Diciotto anni dopo lo scandalo causato dalla sua versione del Vangelo e che lo ha costretto a vivere sull’isola di Lanzarote, José Saramago torna a occuparsi di temi biblici con “Caino” e lo fa con l’irriverenza e la sagacia di sempre. La casa editrice Einaudi si è rifiutata di pubblicarlo, la Feltrinelli ha colto l’occasione al volo e il romanzo ha scalato subito la vette della classifica delle vendite in Italia.

Se in “Il vangelo secondo Gesù Cristo” lo scrittore lusitano rivisitava il Nuovo testamento e la questione dell’umanità di Cristo, nell’ultimo lavoro è il Vecchio testamento ad essere preso in esame e Caino, il più famoso fratricida, diviene il protagonista.

Il primo degli assassini, dopo aver ucciso il fratello Abele a colpi di mascella di asino perché dio (Saramago usa sempre il minuscolo) era ingiusto e indifferente alla sua devozione («Ho ucciso Abele perché non potevo uccidere te, nell’intenzione sei morto.»), vaga non solo nello spazio ma anche nel tempo, un po’ Ulisse di Omero e un po’Orlando di Woolf,  muovendosi tra gli scenari del Vecchio testamento: la misteriosa storia di Lilith, la (de)costruzione della torre di Babele, il sacrificio di Abramo, la prova divina del fedele Giobbe, la distruzione di Sodoma e Gomorra e l’arca di Noè. Può accadere di tutto in questa rivisitazione, come il cherubino, posto a sorvegliare come un buttafuori le porte del Paradiso, possa essere corrotto da una languida Eva, che l’angelo inviato da dio per fermare la mano di Abramo possa arrivare in ritardo a causa di problemi con l’ala destra e caino possa ritrovarsi a essere l’improbabile salvatore di Isacco.

Nel romanzo, Caino non è solo un fratricida condannato alla colpa eterna, somiglia di più a un viandante a cavallo della sua mula, non più negativo ‘tout court’, un ribelle condannato, da un dio “malvagio, rancoroso” e incapace di amare gli uomini.

Magistrali sono i dialoghi tra caino e dio, dalla retorica illuminista l’uno, troppo umano e al limite del comico l’altro.

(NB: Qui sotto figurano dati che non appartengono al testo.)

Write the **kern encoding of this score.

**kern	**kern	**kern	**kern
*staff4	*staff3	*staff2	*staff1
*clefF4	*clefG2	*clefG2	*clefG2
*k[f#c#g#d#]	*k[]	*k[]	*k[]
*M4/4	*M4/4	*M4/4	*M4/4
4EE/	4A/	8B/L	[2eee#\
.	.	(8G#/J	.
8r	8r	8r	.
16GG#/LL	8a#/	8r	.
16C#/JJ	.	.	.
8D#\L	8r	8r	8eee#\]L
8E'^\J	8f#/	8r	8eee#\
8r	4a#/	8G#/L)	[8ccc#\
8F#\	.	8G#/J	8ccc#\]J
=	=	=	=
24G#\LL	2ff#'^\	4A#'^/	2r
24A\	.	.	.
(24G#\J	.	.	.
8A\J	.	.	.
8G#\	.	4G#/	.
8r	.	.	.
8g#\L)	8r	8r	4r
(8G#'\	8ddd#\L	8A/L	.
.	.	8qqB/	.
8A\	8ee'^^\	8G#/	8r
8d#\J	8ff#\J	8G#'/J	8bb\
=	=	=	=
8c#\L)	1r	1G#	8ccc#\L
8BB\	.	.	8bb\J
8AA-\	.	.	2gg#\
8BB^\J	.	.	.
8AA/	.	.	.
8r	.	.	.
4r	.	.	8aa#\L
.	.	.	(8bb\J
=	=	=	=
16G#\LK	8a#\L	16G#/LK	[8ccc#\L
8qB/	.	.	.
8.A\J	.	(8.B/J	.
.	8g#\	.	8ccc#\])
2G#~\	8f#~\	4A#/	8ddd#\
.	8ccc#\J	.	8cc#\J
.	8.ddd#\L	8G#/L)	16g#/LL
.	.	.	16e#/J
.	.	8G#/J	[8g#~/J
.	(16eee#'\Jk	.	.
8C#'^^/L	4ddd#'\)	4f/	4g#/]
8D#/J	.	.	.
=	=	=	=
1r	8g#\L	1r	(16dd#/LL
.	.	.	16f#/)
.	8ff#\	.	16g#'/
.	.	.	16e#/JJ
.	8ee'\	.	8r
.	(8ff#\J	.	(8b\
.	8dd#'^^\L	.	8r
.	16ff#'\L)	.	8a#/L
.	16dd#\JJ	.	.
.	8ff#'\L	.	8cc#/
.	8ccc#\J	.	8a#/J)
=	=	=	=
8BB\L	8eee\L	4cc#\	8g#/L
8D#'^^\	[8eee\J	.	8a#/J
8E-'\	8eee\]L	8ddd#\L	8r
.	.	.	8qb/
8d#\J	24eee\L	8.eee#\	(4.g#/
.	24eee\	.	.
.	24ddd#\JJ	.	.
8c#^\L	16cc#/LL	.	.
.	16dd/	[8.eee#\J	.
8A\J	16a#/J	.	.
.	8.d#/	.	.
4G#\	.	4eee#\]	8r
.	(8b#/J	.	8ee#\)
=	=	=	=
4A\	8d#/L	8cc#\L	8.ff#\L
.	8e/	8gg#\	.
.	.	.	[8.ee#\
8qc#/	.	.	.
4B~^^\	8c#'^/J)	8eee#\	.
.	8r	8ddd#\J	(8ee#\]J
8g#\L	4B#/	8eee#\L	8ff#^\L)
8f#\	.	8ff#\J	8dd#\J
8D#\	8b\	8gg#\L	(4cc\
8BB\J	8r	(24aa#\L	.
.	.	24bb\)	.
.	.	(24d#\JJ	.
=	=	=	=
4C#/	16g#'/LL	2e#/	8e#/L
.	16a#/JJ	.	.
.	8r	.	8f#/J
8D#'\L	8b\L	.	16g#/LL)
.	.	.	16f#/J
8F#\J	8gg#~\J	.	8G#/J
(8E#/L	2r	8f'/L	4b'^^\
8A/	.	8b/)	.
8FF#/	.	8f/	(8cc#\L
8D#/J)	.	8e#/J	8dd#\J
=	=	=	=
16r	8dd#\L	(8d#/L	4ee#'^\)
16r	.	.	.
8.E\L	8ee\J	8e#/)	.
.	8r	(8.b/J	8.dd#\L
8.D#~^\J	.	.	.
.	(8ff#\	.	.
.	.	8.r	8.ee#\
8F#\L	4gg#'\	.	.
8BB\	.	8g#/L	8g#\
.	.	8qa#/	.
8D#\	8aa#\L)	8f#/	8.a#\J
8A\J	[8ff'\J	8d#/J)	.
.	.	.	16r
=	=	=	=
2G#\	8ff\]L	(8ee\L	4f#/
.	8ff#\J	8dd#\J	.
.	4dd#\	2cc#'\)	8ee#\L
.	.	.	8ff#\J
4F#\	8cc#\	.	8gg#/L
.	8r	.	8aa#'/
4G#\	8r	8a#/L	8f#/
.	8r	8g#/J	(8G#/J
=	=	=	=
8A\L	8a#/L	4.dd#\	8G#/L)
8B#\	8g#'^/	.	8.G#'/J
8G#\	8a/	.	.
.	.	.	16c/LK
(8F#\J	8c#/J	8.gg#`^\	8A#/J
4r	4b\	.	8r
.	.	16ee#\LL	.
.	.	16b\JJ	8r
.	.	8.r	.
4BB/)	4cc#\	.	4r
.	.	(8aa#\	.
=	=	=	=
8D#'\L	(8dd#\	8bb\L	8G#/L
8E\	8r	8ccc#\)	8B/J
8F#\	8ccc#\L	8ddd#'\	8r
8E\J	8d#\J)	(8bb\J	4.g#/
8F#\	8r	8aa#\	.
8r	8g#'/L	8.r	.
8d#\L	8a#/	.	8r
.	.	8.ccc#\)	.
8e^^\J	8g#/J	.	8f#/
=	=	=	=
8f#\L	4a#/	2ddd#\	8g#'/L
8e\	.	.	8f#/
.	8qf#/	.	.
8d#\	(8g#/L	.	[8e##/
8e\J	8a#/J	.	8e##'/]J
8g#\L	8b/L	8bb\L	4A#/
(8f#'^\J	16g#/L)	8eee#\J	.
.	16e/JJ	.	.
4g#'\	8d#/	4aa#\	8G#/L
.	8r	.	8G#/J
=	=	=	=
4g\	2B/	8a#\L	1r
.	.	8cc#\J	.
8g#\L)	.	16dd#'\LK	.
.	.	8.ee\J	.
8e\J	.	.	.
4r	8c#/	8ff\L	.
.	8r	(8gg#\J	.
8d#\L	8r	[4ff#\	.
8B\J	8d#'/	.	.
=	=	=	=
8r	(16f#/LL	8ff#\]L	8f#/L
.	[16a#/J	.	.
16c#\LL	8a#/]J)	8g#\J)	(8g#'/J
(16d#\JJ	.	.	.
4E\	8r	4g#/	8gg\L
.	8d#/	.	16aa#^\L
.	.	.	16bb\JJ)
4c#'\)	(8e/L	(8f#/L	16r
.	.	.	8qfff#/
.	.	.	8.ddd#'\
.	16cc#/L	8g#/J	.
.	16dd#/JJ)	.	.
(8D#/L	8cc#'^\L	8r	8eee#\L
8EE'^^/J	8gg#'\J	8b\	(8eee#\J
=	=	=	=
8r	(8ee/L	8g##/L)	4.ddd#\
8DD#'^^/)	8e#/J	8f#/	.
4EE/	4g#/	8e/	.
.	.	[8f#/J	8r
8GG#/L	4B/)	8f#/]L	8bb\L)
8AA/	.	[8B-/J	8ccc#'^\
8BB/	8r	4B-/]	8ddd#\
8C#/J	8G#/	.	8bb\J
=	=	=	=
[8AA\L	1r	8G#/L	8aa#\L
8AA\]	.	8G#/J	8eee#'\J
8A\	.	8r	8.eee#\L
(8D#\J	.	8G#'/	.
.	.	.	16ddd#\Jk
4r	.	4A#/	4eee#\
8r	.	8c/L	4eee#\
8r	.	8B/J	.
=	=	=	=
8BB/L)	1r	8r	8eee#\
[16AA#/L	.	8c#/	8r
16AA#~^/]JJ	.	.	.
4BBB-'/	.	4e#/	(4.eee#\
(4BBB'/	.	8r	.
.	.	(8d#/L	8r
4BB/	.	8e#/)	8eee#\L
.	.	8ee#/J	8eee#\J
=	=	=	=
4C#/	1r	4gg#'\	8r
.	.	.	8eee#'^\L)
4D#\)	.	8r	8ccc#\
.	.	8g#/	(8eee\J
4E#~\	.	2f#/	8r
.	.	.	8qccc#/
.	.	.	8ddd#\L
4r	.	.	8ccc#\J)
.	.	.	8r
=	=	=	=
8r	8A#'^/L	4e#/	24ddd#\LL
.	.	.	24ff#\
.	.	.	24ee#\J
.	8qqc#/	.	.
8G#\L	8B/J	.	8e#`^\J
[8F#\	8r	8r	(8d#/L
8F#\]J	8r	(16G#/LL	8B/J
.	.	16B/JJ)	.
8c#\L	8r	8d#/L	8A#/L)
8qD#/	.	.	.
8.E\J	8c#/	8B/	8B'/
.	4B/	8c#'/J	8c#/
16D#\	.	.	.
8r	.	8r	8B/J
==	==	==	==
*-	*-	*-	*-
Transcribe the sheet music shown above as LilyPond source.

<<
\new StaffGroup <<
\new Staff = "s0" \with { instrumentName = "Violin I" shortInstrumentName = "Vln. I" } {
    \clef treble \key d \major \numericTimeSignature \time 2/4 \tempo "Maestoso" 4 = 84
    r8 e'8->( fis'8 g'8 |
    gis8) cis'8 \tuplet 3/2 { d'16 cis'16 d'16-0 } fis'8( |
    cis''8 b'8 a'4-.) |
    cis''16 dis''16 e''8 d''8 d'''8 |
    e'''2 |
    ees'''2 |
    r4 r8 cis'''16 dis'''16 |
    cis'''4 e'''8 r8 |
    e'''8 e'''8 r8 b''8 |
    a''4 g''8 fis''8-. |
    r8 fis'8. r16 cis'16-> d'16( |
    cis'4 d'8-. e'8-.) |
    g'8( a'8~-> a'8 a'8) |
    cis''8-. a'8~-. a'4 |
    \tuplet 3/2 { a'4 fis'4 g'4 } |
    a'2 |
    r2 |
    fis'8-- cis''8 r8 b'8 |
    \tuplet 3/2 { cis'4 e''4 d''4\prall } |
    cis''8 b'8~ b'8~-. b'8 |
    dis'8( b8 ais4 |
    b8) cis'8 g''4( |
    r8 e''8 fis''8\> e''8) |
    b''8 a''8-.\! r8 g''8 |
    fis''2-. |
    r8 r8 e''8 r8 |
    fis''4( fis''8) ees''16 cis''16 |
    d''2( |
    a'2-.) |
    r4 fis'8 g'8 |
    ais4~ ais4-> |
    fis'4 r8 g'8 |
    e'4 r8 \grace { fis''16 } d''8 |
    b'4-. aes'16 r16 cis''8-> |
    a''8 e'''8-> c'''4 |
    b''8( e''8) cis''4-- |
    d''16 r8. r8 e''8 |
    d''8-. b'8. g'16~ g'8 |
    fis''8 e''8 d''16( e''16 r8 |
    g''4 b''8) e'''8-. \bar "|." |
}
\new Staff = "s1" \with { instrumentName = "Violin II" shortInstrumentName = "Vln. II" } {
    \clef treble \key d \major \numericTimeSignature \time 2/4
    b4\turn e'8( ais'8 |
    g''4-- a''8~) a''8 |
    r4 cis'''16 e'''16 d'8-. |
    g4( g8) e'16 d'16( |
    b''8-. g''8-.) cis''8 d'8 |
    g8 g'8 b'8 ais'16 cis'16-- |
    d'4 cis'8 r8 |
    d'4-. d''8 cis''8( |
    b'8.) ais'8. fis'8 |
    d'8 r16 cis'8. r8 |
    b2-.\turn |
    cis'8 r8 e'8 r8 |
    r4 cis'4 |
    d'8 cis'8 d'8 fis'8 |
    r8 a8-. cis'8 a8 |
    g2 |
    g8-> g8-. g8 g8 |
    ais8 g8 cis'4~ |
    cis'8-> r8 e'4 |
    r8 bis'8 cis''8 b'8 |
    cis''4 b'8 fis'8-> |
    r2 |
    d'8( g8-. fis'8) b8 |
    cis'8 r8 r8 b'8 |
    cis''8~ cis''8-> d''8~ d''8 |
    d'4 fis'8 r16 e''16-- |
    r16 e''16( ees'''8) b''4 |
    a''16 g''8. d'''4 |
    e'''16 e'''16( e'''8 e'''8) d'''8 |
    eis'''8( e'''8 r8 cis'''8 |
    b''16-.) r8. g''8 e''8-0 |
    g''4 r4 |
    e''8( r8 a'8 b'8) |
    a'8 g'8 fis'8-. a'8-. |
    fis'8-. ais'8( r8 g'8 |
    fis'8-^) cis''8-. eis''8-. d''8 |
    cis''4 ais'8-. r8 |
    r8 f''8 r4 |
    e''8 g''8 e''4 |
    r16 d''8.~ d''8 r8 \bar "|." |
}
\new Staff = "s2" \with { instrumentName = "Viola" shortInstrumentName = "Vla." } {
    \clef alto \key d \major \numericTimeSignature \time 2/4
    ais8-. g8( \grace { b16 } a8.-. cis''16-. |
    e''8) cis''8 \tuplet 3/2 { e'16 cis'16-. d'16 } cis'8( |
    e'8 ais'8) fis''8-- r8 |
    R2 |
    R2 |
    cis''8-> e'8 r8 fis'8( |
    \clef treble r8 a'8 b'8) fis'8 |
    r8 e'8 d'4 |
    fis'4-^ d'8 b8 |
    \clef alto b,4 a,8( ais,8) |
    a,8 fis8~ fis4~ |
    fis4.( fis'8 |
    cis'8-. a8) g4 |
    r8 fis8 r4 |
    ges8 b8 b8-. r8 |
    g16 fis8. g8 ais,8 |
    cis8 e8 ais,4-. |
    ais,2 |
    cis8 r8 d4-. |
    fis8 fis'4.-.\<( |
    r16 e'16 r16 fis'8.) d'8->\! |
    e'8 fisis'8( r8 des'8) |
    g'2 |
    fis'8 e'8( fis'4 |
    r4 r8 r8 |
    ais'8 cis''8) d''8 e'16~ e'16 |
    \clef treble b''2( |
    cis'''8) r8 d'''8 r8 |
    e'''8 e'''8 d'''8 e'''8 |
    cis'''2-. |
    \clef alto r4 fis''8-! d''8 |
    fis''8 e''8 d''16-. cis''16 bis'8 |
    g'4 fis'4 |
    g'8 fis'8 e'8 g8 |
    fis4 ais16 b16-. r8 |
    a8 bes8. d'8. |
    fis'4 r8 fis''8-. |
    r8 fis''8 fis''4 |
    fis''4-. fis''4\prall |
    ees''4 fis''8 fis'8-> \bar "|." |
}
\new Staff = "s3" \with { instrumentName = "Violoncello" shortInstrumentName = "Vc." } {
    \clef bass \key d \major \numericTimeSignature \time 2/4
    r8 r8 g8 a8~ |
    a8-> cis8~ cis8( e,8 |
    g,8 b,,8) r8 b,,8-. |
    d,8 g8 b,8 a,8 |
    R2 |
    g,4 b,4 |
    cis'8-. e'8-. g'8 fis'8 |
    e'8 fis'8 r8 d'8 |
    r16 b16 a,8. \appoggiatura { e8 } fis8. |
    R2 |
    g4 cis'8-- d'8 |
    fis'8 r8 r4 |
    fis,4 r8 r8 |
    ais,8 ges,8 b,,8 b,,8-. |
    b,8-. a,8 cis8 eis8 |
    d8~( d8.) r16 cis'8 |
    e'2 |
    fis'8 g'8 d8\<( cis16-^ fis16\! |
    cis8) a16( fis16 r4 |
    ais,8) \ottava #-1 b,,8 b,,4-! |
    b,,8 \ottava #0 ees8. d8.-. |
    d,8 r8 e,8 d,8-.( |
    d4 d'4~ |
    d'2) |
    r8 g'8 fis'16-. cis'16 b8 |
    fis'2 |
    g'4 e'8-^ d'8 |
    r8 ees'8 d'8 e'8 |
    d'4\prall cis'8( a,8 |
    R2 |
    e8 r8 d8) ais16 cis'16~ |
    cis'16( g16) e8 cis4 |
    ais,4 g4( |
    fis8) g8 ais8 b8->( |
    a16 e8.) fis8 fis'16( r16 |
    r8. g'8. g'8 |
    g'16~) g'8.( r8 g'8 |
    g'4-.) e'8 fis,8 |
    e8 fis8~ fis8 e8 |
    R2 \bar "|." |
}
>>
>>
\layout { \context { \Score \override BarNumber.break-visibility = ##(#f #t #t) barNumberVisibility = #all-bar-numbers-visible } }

«Saramago ha scritto un libro che non ci lascerà indifferenti, che provocherà nei lettori sconcerto e, forse, qualche angustia. Però, amici, la grande letteratura è fatta per conficcarsi in noi lettori come un coltello nella pancia. Non per addormentarci come se ci trovassimo in un fumoir di oppio e il mondo fosse pura fantasia», parola di Pilar del Río, amatissima moglie e traduttrice del grande scrittore.